Frank Mahovlich gave ample evidence that he is all the way back from his mystery illness as the Toronto Maple Leafs doubled the Boston Bruins 6-3 last night at Maple Leaf Gardens in Toronto. The game was one of three National Hockey League contests. In the other games Montreal annihilated New York 7-1 and Chicago eked out a 3-2 win over Detroit.
New line clicks
In Toronto, a newly formed line of George Armstrong at centre between Frank Mahovlich and Andy Bathgate did most of the damage against the Bruins. Armstrong and Mahovlich each netted two goals and two assists, while Bathgate contributed three helpers. Rookie Ron Ellis and seldom-used Billy Harris also scored for the Leafs. Harris’ marker was his first of this season, while for Ellis, it was his 10th of a fine rookie campaign.
Johnny Bucyk, oft-rumoured as a trade target of Punch Imlach’s, fired a pair for the Bruins, with rookie Wayne Maxner getting the other. One of Bucyk’s goals was scored on a rarely-called penalty shot. Bucyk was in the process of breaking in alone on Leaf goalie Terry Sawchuk when Kent Douglas hooked him, causing him to lose control of the puck. Referee Bill Friday awarded the free chance to Bucyk, who made no mistake on Sawchuk.
Paille poor against Habs
In Montreal, the Canadiens took advantage of an off-night for Ranger goalie Marcel Paille in their lop-sided win. The Habs jumped out to a 3-0 first-period lead on goals by Dave Balon, Henri Richard and Gilles Tremblay and never looked back. Richard ended up with two goals on the night. The Montreal markers came from Claude Larose, Jean-Guy Talbot and Ralph Backstrom. Vic Hadfield had the New York goal.
Paille faced 37 Montreal shots and was very weak on at least three of the goals against him.

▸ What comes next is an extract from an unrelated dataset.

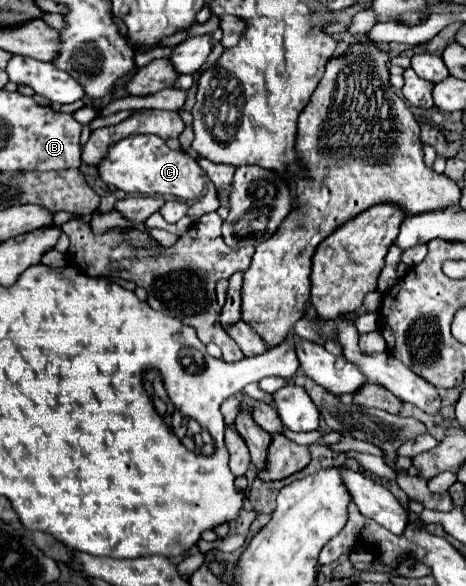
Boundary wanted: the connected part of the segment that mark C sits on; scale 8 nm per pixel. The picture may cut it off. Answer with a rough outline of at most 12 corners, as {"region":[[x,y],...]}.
{"region":[[136,135],[98,165],[128,195],[198,199],[204,171],[164,139]]}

Charlie Hodge had an easy time of it in goal for the Habs, making 21 saves.
Three quick ones does the trick for Hawks
Chicago accomplished all they had to do in a span of only five minutes during their visit to Detroit. After a scoreless first period, the Hawks struck for three goals in quick succession, starting just before the ten minute mark of the middle frame. Bobby Hull began the onslaught with his 22nd at 9:54. Doug Mohns followed up with his second of the year at 13:30, and Phil Esposito ended the flurry with his 9th at 14:55.
The Red Wings, or more specifically Ted Lindsay, attempted to mount a third period comeback, but it was a case of too little too late to make up the difference. Lindsay scored his third and fourth goals of the season to make it close, but Black Hawks’ netminder Denis DeJordy, filling in ably for an exhausted Glenn Hall, prevented any further Detroit damage.